Things to do:
- a) Answer these from the harm reduction thread:
(i) Where does The White Hat work?
(ii) Which event is named as the point since which much of the HIV world has favored decriminalizing drug use?
(iii) Which three groups does flabdablet name in comparing those who argue against evidence-based harm minimization?
- b) Pick up the harm reduction thread where it stops and write what comes next.

Document excerpt:
################
There are very few things for which a harm reduction model is worse than a moralizing and hardline approach. If enough reports and pilot projects keep chipping away at this, maybe we will have a world where fewer people are hurt unnecessarily.
posted by Dip Flash at 7:44 PM on July 21 [5 favorites]


a world where fewer people are hurt unnecessarily

sends the wrong message. Wrongdoers* must be punished.

*people we punish
posted by flabdablet at 8:09 PM on July 21 [2 favorites]


But we musn't legalise wee.
posted by Devonian at 8:28 PM on July 21


I work for a syringe exchange. We've been saying this shit for decades. AMA.
posted by The White Hat at 9:09 PM on July 21 [8 favorites]


Much of the HIV world has been on the side of decriminalizing drug use since the 2010 Vienna International AIDS Conference, with the Vienna Declaration. This is also consistent with the American Public Health Association's position on decriminalizing drug use for public health ends.
posted by gingerbeer at 9:14 PM on July 21 [2 favorites]




I have been so often gobsmacked by the values gap between myself and those who make serious attempts to argue against the principle of evidence-based harm minimization that I can no longer do anything but shake my head sadly at their obtuseness.

If it were just a matter of legitimate disagreement about how best to go about minimizing harm, that would be something else entirely. But the evidence that prohibition causes more social harm than the prohibited substances do has been abundant and unambiguous since the US experiment with Prohibition nearly a hundred years ago.

To argue that this is either not so or not important puts you, in my mind, squarely in the deficient mental camp occupied by anti-vaxxers, climate change deniers and opponents of gender-irrelevant marriage.
posted by flabdablet at 10:16 PM on July 21 [8 favorites]


flabdablet: "To argue that this is either not so or not important puts you, in my mind, squarely in the deficient mental camp occupied by anti-vaxxers, climate change deniers and opponents of gender-irrelevant marriage."

I've never thought of it before, but those are really, really apt parallels.
posted by Joakim Ziegler at 12:32 AM on July 22 [2 favorites]




"Quietly" means plastered across the news and blog sites for a week, right?
posted by clvrmnky at 5:47 AM on July 22


The UN is not a monolithic entity with streamlined positions across all its subsidiary agencies. News at eleven.
posted by brokkr at 5:51 AM on July 22


> The UN is not a monolithic entity with streamlined positions across all its subsidiary agencies. News at eleven.

When internal dissent in an organization becomes publicized, it is either because a branch has decided that an issue is important enough to risk breaking ranks and seeking public support for, or because the organization's internal hierarchy is weakening.

So, yes, this is interesting news.

For many people, decriminalizing street drug use of every variety, not merely the scariest-sounding ones, is entirely analogous to legalizing murder, thanks to having led lives that insulated them from users, and generations worth of anti-drug public awareness programs. They're not stupid idiots. They're not mentally deficient. What they've done is set their minds about an issue in a particular way which, since it involves human health and welfare, becomes an emotional matter and more difficult to discuss in a rationally abstracted way.
################
Source material:
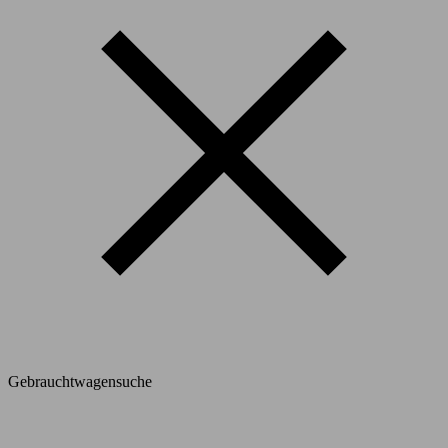
Gebrauchtwagensuche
################
Answers to the exercise:
- a)
(i) A syringe exchange.
(ii) The 2010 Vienna International AIDS Conference, with the Vienna Declaration.
(iii) Anti-vaxxers, climate change deniers and opponents of gender-irrelevant marriage.

- b)
There are probably many people like that at the decision-making levels of the UN. WHO will have a hard time ahead of them if they decide to set policies and actions based on this report's conclusions. Within bureaucratic context, this can be the declaration of commitment to radical change. Bureaucracies hate radical change.
posted by ardgedee at 6:26 AM on July 22


ardgedee: "When internal dissent in an organization becomes publicized, it is either because a branch has decided that an issue is important enough to risk breaking ranks and seeking public support for, or because the organization's internal hierarchy is weakening."
The WHO has a fairly large influence on the UN's attitude towards drugs through its recommendations to the Commission on Narcotic Drugs:
In no case can the Commission decide to extend control to a substance if the World Health Organization has not recommended to do it.
Also, there is a difference between the attitude of the UN's agencies and the decisions taken by the General Assembly and its subsidiary bodies, such as the ECOSOC which is responsible for this area. The UN agencies are made up of international diplomats and subject matter experts, while the decision power lies with ministers and ambassadors of the member states.
posted by brokkr at 7:55 AM on July 22


human health and welfare

Again, if the disagreement were about how to maximize human health and welfare, it would not be what it is. Instead, it's about how to maximize the health and welfare of people we think are like us.

People supposedly not like us - people in prison, or with skin of a different color, or who sound scary when they speak, or who have less money: screw those people. Take away their rights. Leave them them locked up like the worthless pieces of shit we assume them to be. That's all quite acceptable, as is the violent organized crime and the associated corruption of law enforcement that prohibition creates on such a massive scale.

This attitude is mentally and morally deficient, and the mere fact that all the issues involved are emotionally difficult is not an excuse for it.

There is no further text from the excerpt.